Sezione del documento
Come spiegarlo? La risposta sta nell’allargare lo sguardo ad altri epistolari deleddiani. In particolare, nel 1894, si sviluppa una corrispondenza sempre più evidentemente quasi amorosa tra Grazia e “il Conte” (così viene più volte designato da Grazia nelle lettere ad Andrea), cioè l’illustre studioso e docente universitario Angelo De Gubernatis, che sigillerà le lettere ricevute dalla scrittrice a partire dal 1° aprile 1894 in un pacchetto da aprirsi solo a 50 anni dalla sua morte, non senza aver confessato di essere stato preso da grande passione per questa fanciulla [12]. Ma si deve ricordare che già a novembre 1893 la scrittrice tentava di riprendere i contatti con Stanis Manca, di cui si era in precedenza invaghita e poi, forse anche per ingelosire De Gubernatis, durante il 1894 cercava di far maturare concretamente la proposta di fidanzamento venutale dal giovane poeta socialista calabrese Giovanni De Nava. Però poi riprenderà quello che era stato definito da De Gubernatis il «pietoso idillio Piroddiano», suscitando la reazione irritata di Grazia [13], che continua a parlare di Andrea con crescente nostalgia, finché non dichiara a De Gubernatis (il 10 marzo 1985) di essere tentata di riprendere a scrivergli guardando la penna che Andrea le ha regalato. Cosa che poi farà perché c’è una sua lettera del 6 aprile 1985 e, se per il 1895 rimangono solo cinque lettere indirizzate a Pirodda, la corrispondenza con lui diventerà più regolare e intensa negli anni successivi, come si è detto.

Record estratti
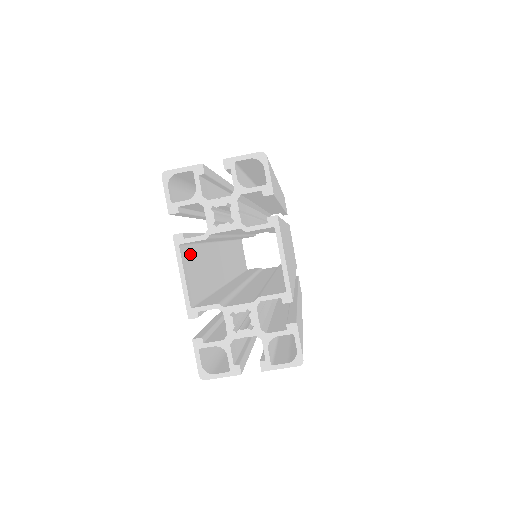
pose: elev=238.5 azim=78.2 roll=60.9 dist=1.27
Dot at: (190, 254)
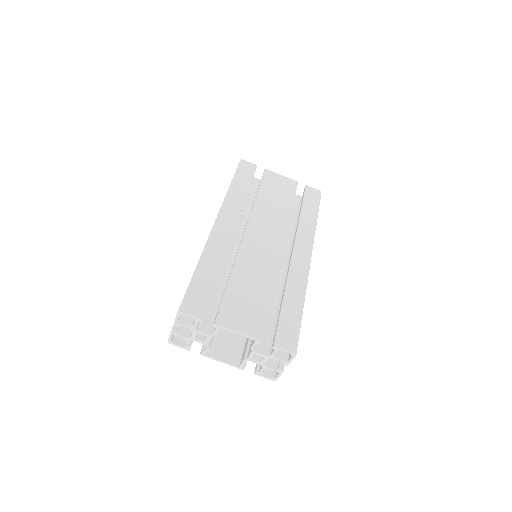
Dot at: (217, 341)
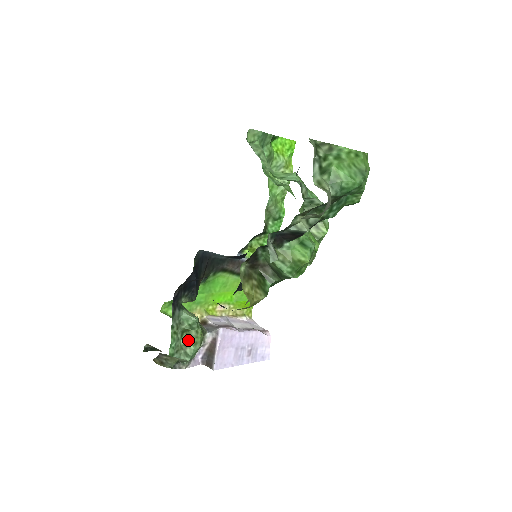
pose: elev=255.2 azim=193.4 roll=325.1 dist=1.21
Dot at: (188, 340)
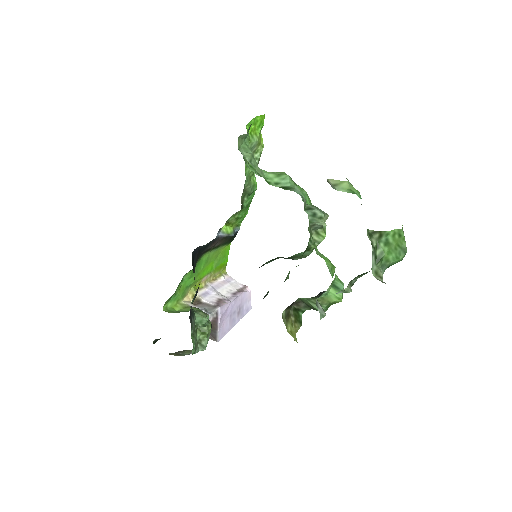
Dot at: (201, 334)
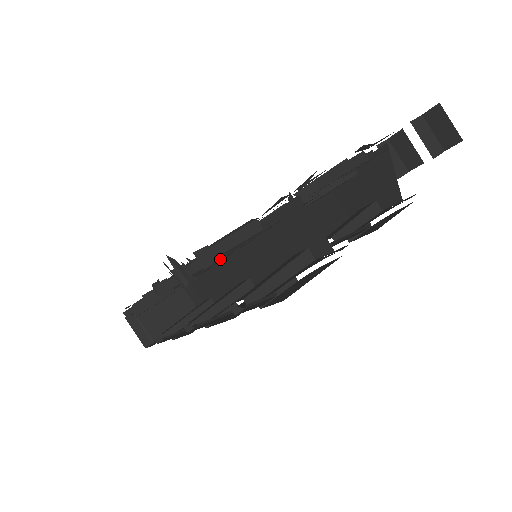
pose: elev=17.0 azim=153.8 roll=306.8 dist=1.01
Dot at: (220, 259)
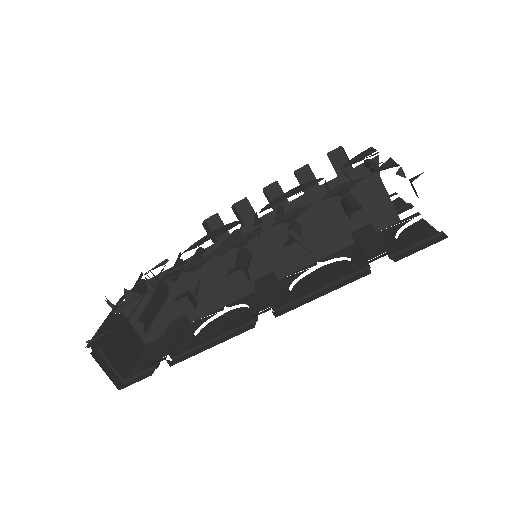
Dot at: occluded
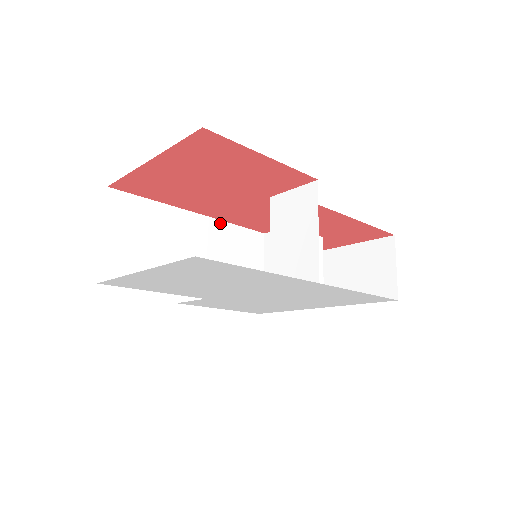
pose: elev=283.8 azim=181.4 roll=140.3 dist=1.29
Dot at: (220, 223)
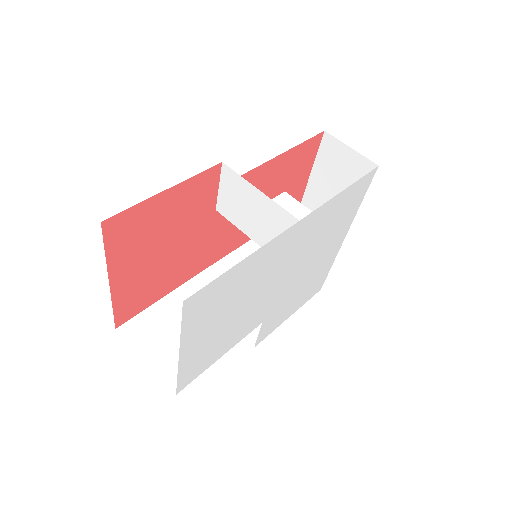
Dot at: (216, 265)
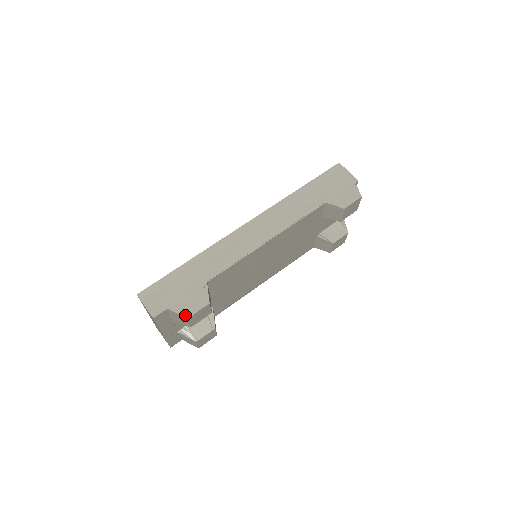
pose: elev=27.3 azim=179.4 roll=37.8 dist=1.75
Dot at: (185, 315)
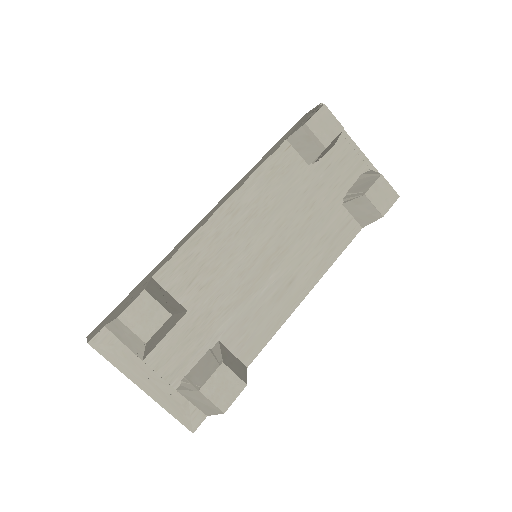
Dot at: (116, 317)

Compito da svolgere
Riprenda il brano sulle corrispondenze di Grazia Deledda e lo prosegua a partire dalla sua ultima frase. I record non hanno alcuna rilevanza ai fini di quanto richiesto.

Risposta scritta
L’intreccio di missive a destinatari diversi, in cui spesso si parla agli uni degli altri, benché monco delle lettere da lei ricevute e di cui Deledda faceva periodici falò, è stato già abbondantemente studiato, almeno per il 1894 (Lavinio 2017 e 2019). Ma la pubblicazione di questo nuovo carteggio con Pirodda permette ancora una volta di insistere, come si è fatto da tempo in vari convegni e come fa ora il curatore del volume, sull’opportunità di costruire un grande corpus delle migliaia di lettere deleddiane disponendole in ordine cronologico a prescindere dalla differenza dei destinatari. La loro digitalizzazione e fruibilità in rete permetterebbe peraltro di costruire tale corpus in modo aperto a ulteriori inserimenti, dal momento che se ne potrebbero sicuramente trovare molte altre, scavando negli archivi di editori e testate, oltre che nel privato delle case di eredi di amici e conoscenti della scrittrice che, ogni tanto, capita di sentire affermare di possedere sue lettere inedite, custodite gelosamente.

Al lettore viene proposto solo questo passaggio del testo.